The starting point of Goldschmiedt's research at the University of Strasbourg was synthesis of diphenyl trichloroethane, starting from bromal (CBr_{3}CHO) and benzene and following by reduction with hot zinc forming stilbene. In Vienna, his focus changed to natural-product chemistry of plants. He found that the relations between erucic acid, brassidinic acid and behenic acid correspond to the relationship in the three fatty acids oleic acid, elaidic acid and stearic acid.
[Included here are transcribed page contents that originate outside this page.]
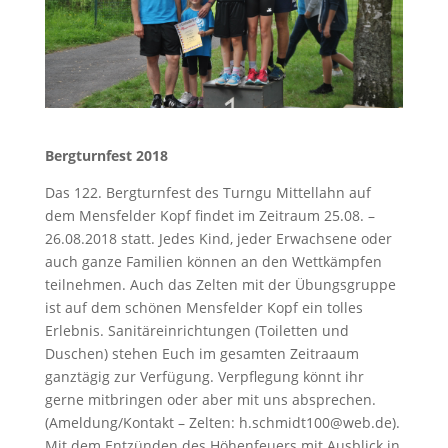
Bergturnfest 2018
Das 122. Bergturnfest des Turngu Mittellahn auf
dem Mensfelder Kopf findet im Zeitraum 25.08. –
26.08.2018 statt. Jedes Kind, jeder Erwachsene oder
auch ganze Familien können an den Wettkämpfen
teilnehmen. Auch das Zelten mit der Übungsgruppe
ist auf dem schönen Mensfelder Kopf ein tolles
Erlebnis. Sanitäreinrichtungen (Toiletten und
Duschen) stehen Euch im gesamten Zeitraaum
ganztägig zur Verfügung. Verpflegung könnt ihr
gerne mitbringen oder aber mit uns absprechen.
(Ameldung/Kontakt – Zelten: h.schmidt100@web.de).
Mit dem Entzünden des Höhenfeuers mit Ausblick in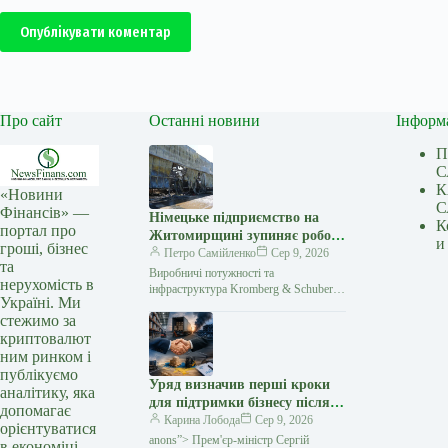
Опублікувати коментар
Про сайт
Останні новини
Інформ
П
С
К
«Новини
С
Фінансів» —
Німецьке підприємство на
К
портал про
Житомирщині зупиняє роботу
и
гроші, бізнес
після атаки РФ
Петро Самійленко
Сер 9, 2026
та
Виробничі потужності та
нерухомість в
інфраструктура Kromberg & Schubert
Україні. Ми
зазнали масштабних руйнувань
стежимо за
Підприємство Kromberg & Schubert
криптовалют
тимчасово припиняє роботу після
російської атаки.…
ним ринком і
публікуємо
Уряд визначив перші кроки
аналітику, яка
для підтримки бізнесу після
допомагає
російських атак — Мінфін
Карина Лобода
Сер 9, 2026
орієнтуватися
anons”> Прем'єр-міністр Сергій
в економіці.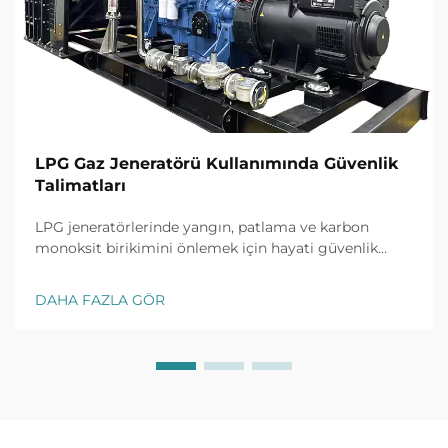
LPG Gaz Jeneratörü Kullanımında Güvenlik
Talimatları
LPG jeneratörlerinde yangın, patlama ve karbon
monoksit birikimini önlemek için hayati güvenlik
önlemlerini keşfedin. Doğru kurulum, havalandırma,
sızıntı tespiti ve acil durum protokollerini öğrenin.
DAHA FAZLA GÖR
Bugün ekibinizi ve tesisinizi koruyun.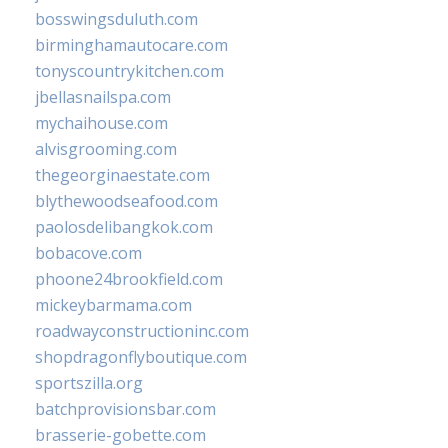
bosswingsduluth.com
birminghamautocare.com
tonyscountrykitchen.com
jbellasnailspa.com
mychaihouse.com
alvisgrooming.com
thegeorginaestate.com
blythewoodseafood.com
paolosdelibangkok.com
bobacove.com
phoone24brookfield.com
mickeybarmama.com
roadwayconstructioninc.com
shopdragonflyboutique.com
sportszilla.org
batchprovisionsbar.com
brasserie-gobette.com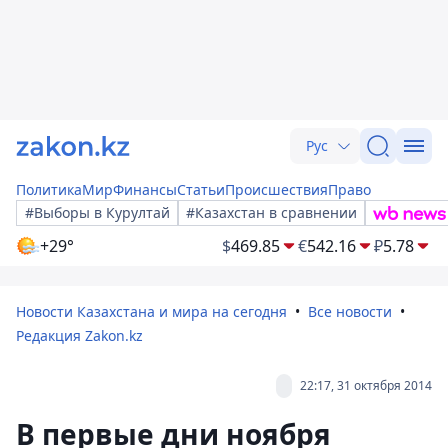
Рус
Политика
Мир
Финансы
Статьи
Происшествия
Право
#Выборы в Курултай
#Казахстан в сравнении
+29°
$
469.85
€
542.16
₽
5.78
Новости Казахстана и мира на сегодня
Все новости
Редакция Zakon.kz
22:17, 31 октября 2014
В первые дни ноября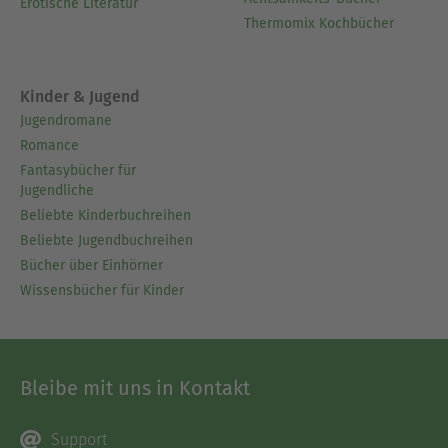
Erotische Literatur
Thermomix Kochbücher
Kinder & Jugend
Jugendromane
Romance
Fantasybücher für
Jugendliche
Beliebte Kinderbuchreihen
Beliebte Jugendbuchreihen
Bücher über Einhörner
Wissensbücher für Kinder
Bleibe mit uns in Kontakt
Support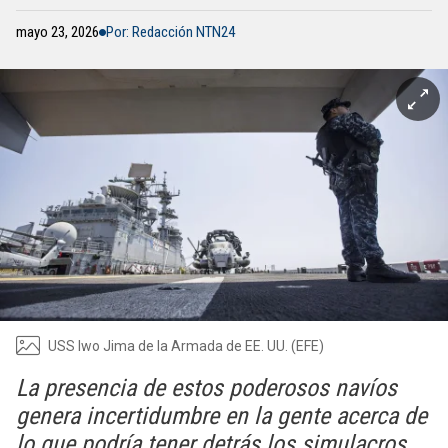
mayo 23, 2026
Por: Redacción NTN24
USS Iwo Jima de la Armada de EE. UU. (EFE)
La presencia de estos poderosos navíos
genera incertidumbre en la gente acerca de
lo que podría tener detrás los simulacros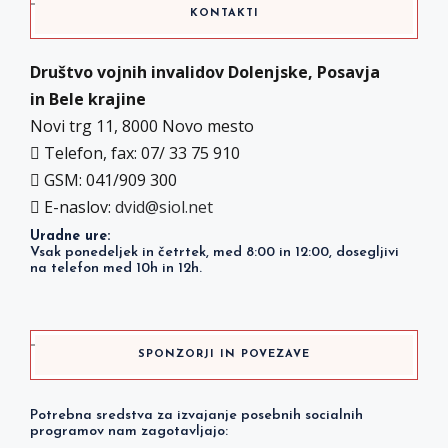
KONTAKTI
Društvo vojnih invalidov Dolenjske, Posavja
in Bele krajine
Novi trg 11, 8000 Novo mesto
Telefon, fax: 07/ 33 75 910
GSM: 041/909 300
E-naslov:
dvid@siol.net
Uradne ure:
Vsak ponedeljek in četrtek, med 8:00 in 12:00, dosegljivi
na telefon med 10h in 12h.
SPONZORJI IN POVEZAVE
Potrebna sredstva za izvajanje posebnih socialnih
programov nam zagotavljajo: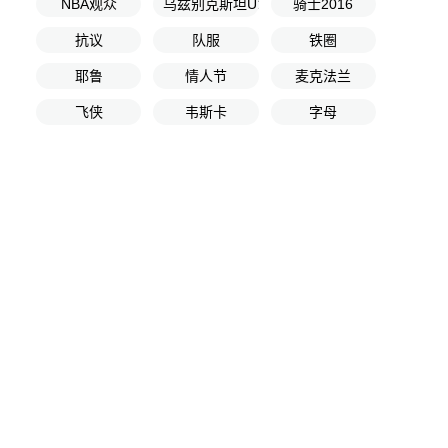
NBA观众
乌兹别克斯坦U16
骑士2016
抗议
队服
铁圈
耶鲁
情人节
麦克法兰
飞侠
韦斯卡
字母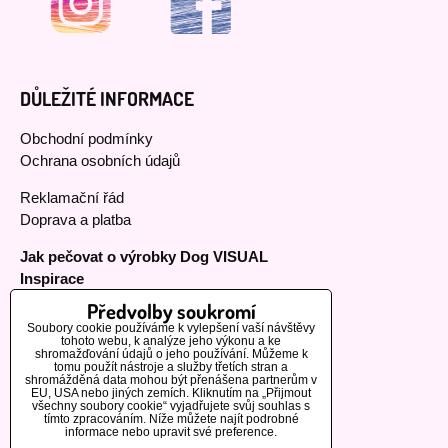
DŮLEŽITÉ INFORMACE
Obchodní podmínky
Ochrana osobních údajů
Reklamační řád
Doprava a platba
Jak pečovat o výrobky Dog VISUAL
Inspirace
Předvolby soukromí
Soubory cookie používáme k vylepšení vaší návštěvy
tohoto webu, k analýze jeho výkonu a ke
MOHLO BY VÁS ZAJÍMAT
shromažďování údajů o jeho používání. Můžeme k
tomu použít nástroje a služby třetích stran a
shromážděná data mohou být přenášena partnerům v
EU, USA nebo jiných zemích. Kliknutím na „Přijmout
Naši zákazníci
všechny soubory cookie“ vyjadřujete svůj souhlas s
tímto zpracováním. Níže můžete najít podrobné
Informace o výrobcích
informace nebo upravit své preference.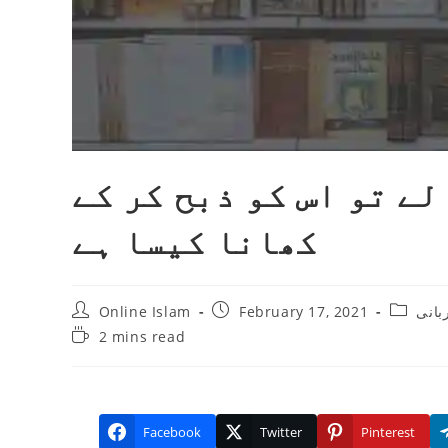
لے تو اس کو ذبح کر کے
کھانا کیسا ہے
Post
Post
Post
Online Islam
February 17, 2021
بانی
author:
published:
category
Reading
2 mins read
time:
Facebook
Twitter
Pinterest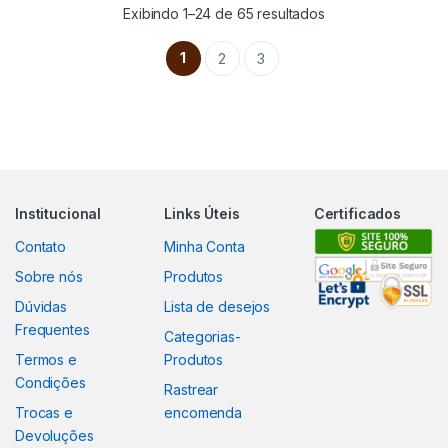
Exibindo 1–24 de 65 resultados
1
2
3
Institucional
Links Úteis
Certificados
Contato
Minha Conta
Sobre nós
Produtos
Dúvidas
Lista de desejos
Frequentes
Categorias-
Termos e
Produtos
Condições
Rastrear
Trocas e
encomenda
Devoluções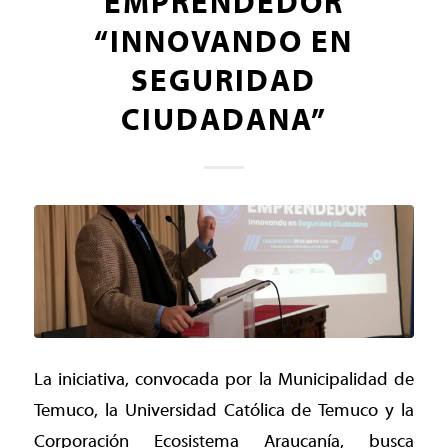
EMPRENDEDOR
“INNOVANDO EN
SEGURIDAD
CIUDADANA”
La iniciativa, convocada por la Municipalidad de
Temuco, la Universidad Católica de Temuco y la
Corporación Ecosistema Araucanía, busca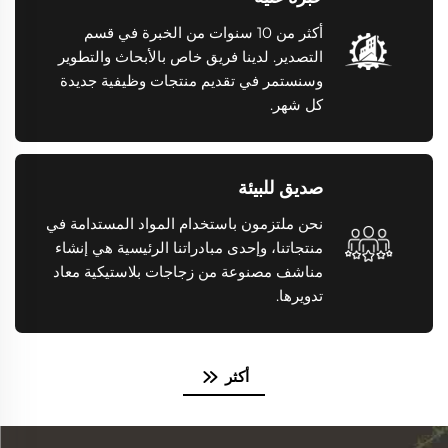
أكثر من 10 سنوات من الخبرة في قسم
التصدير. لدينا فريق خاص بالأبحاث والتطوير
وسنستمر في تقديم منتجات وظيفية جديدة
كل شهر.
صديق للبيئة
نحن ملتزمون باستخدام المواد المستدامة في
منتجاتنا، وإحدى مبادراتنا الرئيسية هي إنشاء
مناشف مصنوعة من زجاجات بلاستيكية معاد
تدويرها.
أكثر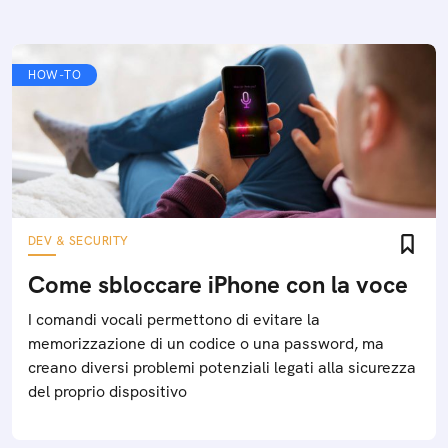
HOW-TO
DEV & SECURITY
Come sbloccare iPhone con la voce
I comandi vocali permettono di evitare la
memorizzazione di un codice o una password, ma
creano diversi problemi potenziali legati alla sicurezza
del proprio dispositivo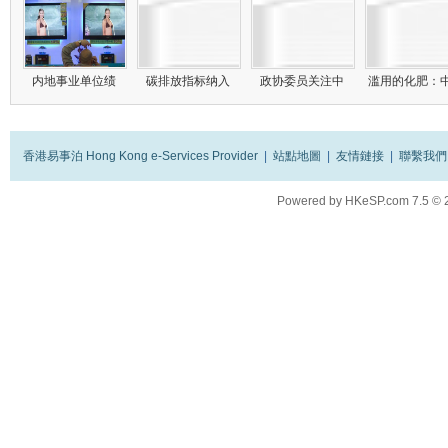
内地事业单位绩
碳排放指标纳入
政协委员关注中
滥用的化肥：
香港易事泊 Hong Kong e-Services Provider
|
站點地圖
|
友情鏈接
|
聯繫我們
Powered by
HKeSP.com
7.5
© 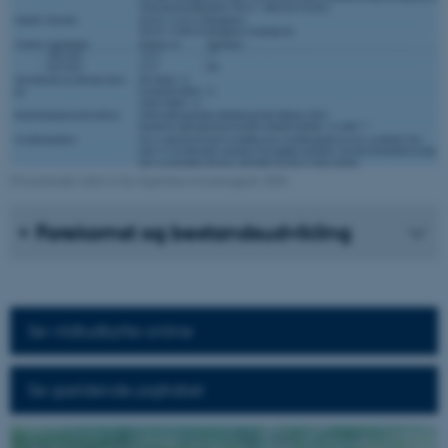
Ovenstående tabel er fra Jagttidsrevisionsrapport 2026.
Forekomst og bestandsudvikling
Se vildtudbytte online
Se gældende jagttabel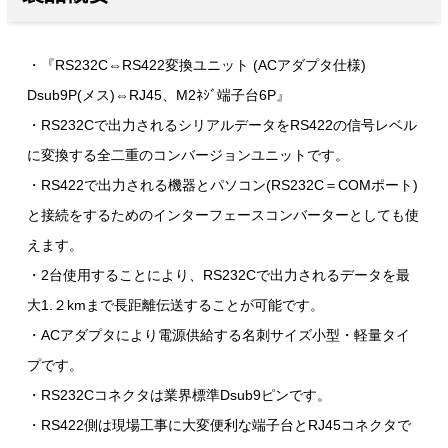
・『RS232C⇔RS422変換ユニット (ACアダプタ仕様)
Dsub9P(メス)⇔RJ45、M2ﾈｼﾞ端子台6P』
・RS232Cで出力されるシリアルデータをRS422の信号レベル
に変換する全二重のコンバージョンユニットです。
・RS422で出力される機器とパソコン(RS232C＝COMポート)
と接続をするためのインターフェースコンバーターとしても使
えます。
・2台使用することにより、RS232Cで出力されるデータを最
大1.２kmまで長距離伝送することが可能です。
・ACアダプタにより電源供給する名刺サイズ小型・軽量タイ
プです。
・RS232Cコネクタは業界標準Dsub9ピンです。
・RS422側は現場工事に大変便利な端子台とRJ45コネクタで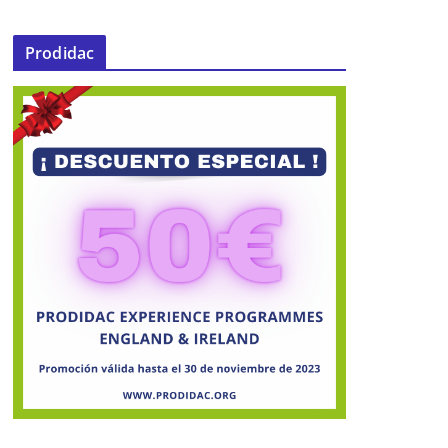
Prodidac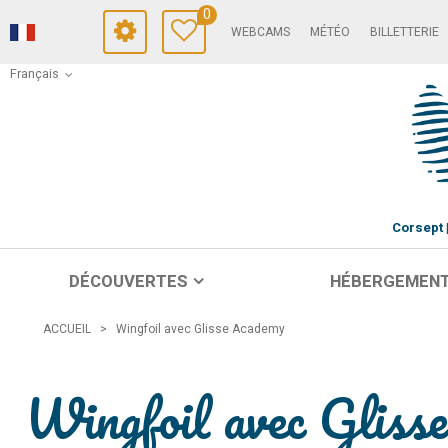
0
WEBCAMS
MÉTÉO
BILLETTERIE
Français
Corsept
DÉCOUVERTES
HÉBERGEMEN
ACCUEIL
>
Wingfoil avec Glisse Academy
Wingfoil avec Gliss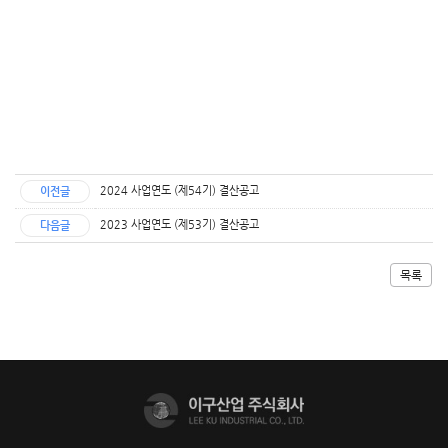
2024 사업연도 (제54기) 결산공고
이전글
2023 사업연도 (제53기) 결산공고
다음글
목록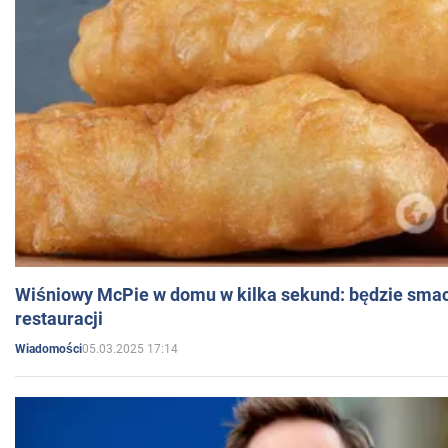
Wiśniowy McPie w domu w kilka sekund: będzie smac
restauracji
05.03.2025 17:14
Wiadomości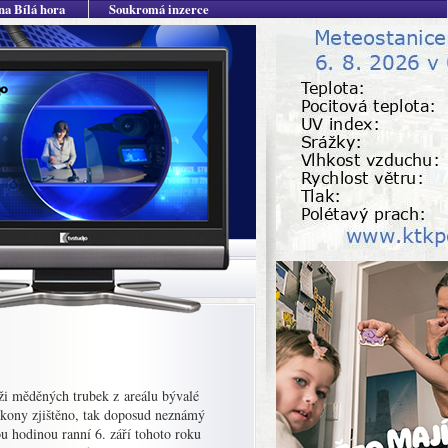
na Bílá hora
Soukromá inzerce
ži měděných trubek z areálu bývalé
úkony zjištěno, tak doposud neznámý
u hodinou ranní 6. září tohoto roku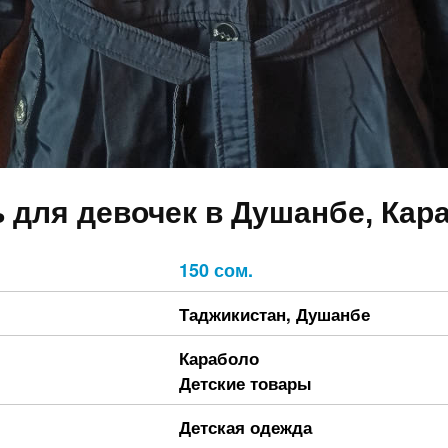
 для девочек в Душанбе, Кар
150 сом.
Таджикистан
,
Душанбе
Караболо
Детские товары
Детская одежда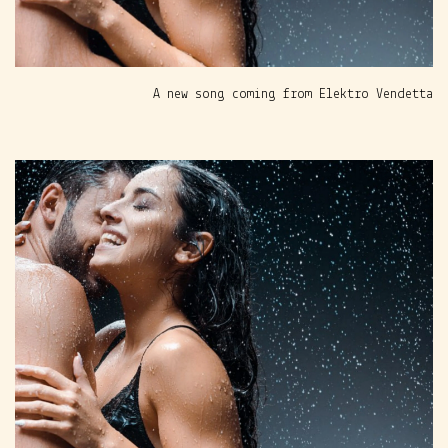
A new song coming from Elektro Vendetta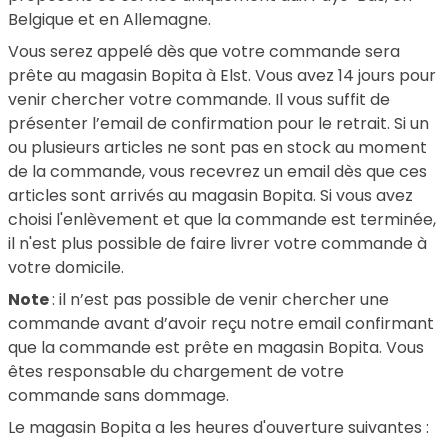
Belgique et en Allemagne.
Vous serez appelé dès que votre commande sera
prête au magasin Bopita à Elst. Vous avez 14 jours pour
venir chercher votre commande. Il vous suffit de
présenter l’email de confirmation pour le retrait. Si un
ou plusieurs articles ne sont pas en stock au moment
de la commande, vous recevrez un email dès que ces
articles sont arrivés au magasin Bopita. Si vous avez
choisi l'enlèvement et que la commande est terminée,
il n'est plus possible de faire livrer votre commande à
votre domicile.
Note
: il n’est pas possible de venir chercher une
commande avant d’avoir reçu notre email confirmant
que la commande est prête en magasin Bopita. Vous
êtes responsable du chargement de votre
commande sans dommage.
Le magasin Bopita a les heures d'ouverture suivantes :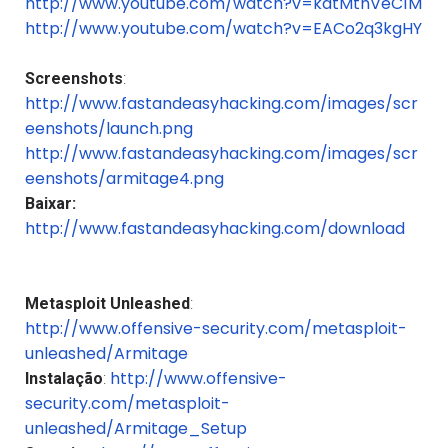
http://www.youtube.com/watch?v=kdtMthVeC1M
http://www.youtube.com/watch?v=EACo2q3kgHY
Screenshots
:
http://www.fastandeasyhacking.com/images/scr
eenshots/launch.png
http://www.fastandeasyhacking.com/images/scr
eenshots/armitage4.png
Baixar:
http://www.fastandeasyhacking.com/download
Metasploit Unleashed
:
http://www.offensive-security.com/metasploit-
unleashed/Armitage
http://www.offensive-
Instalação
:
security.com/metasploit-
unleashed/Armitage_Setup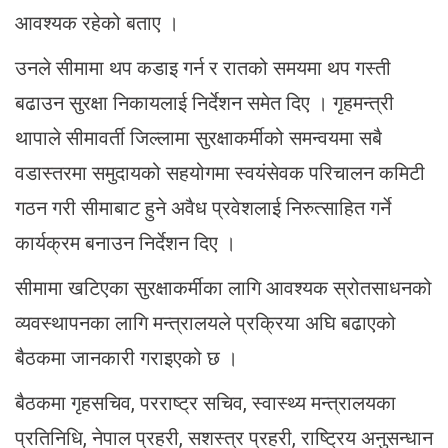
आवश्यक रहेको बताए ।
उनले सीमामा थप कडाइ गर्न र रातको समयमा थप गस्ती
बढाउन सुरक्षा निकायलाई निर्देशन समेत दिए । गृहमन्त्री
थापाले सीमावर्ती जिल्लामा सुरक्षाकर्मीको समन्वयमा सबै
वडास्तरमा समुदायको सहयोगमा स्वयंसेवक परिचालन कमिटी
गठन गरी सीमाबाट हुने अवैध प्रवेशलाई निरुत्साहित गर्ने
कार्यक्रम बनाउन निर्देशन दिए ।
सीमामा खटिएका सुरक्षाकर्मीका लागि आवश्यक स्रोतसाधनको
व्यवस्थापनका लागि मन्त्रालयले प्रक्रिया अघि बढाएको
बैठकमा जानकारी गराइएको छ ।
बैठकमा गृहसचिव, परराष्ट्र सचिव, स्वास्थ्य मन्त्रालयका
प्रतिनिधि, नेपाल प्रहरी, सशस्त्र प्रहरी, राष्ट्रिय अनुसन्धान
Goldschmiedt also improved the method of Victor Meyer to determine, through vapor density, the molecular mass of compounds with low boiling point. The mineral indralite and the mercury-containing stupp (stupp is a mixture of mercury, dust, soot and unreacted ore produced in the mercury smelting process) produced from it became the starting point for his research of polycyclic aromatic hydrocarbons, especially the two compounds idryle and pyrene. This research took most of his time between 1877 and 1883. In the following five years, Goldschmiedt focused on the determination of the structure of papaverine – a compound found in poppy seed and opium. With his 9th publication on that topic in 1889, he concluded that the structure of papaverine had been solved. At the University of Prague, Goldschmiedt had to perform analysis of the drinking water in Bohemia that slowed his research on other fields. Consequently, the determination of the structure of scutellarin took him many years: after the first publication on that topic in 1901, only in 1910 he managed to obtain enough starting material for more detailed studies. In Prague, he also studied glucuronolactone and ratanhine – a substance found in hardwood Ferreira spectabilis (Sucupira amarela). This substance had been in storage since the first tests by a Ph.D. student of Rochleder in 1868. Although only a small amount was available, Goldschmiedt succeeded to determine that the substance was methyltyrosine.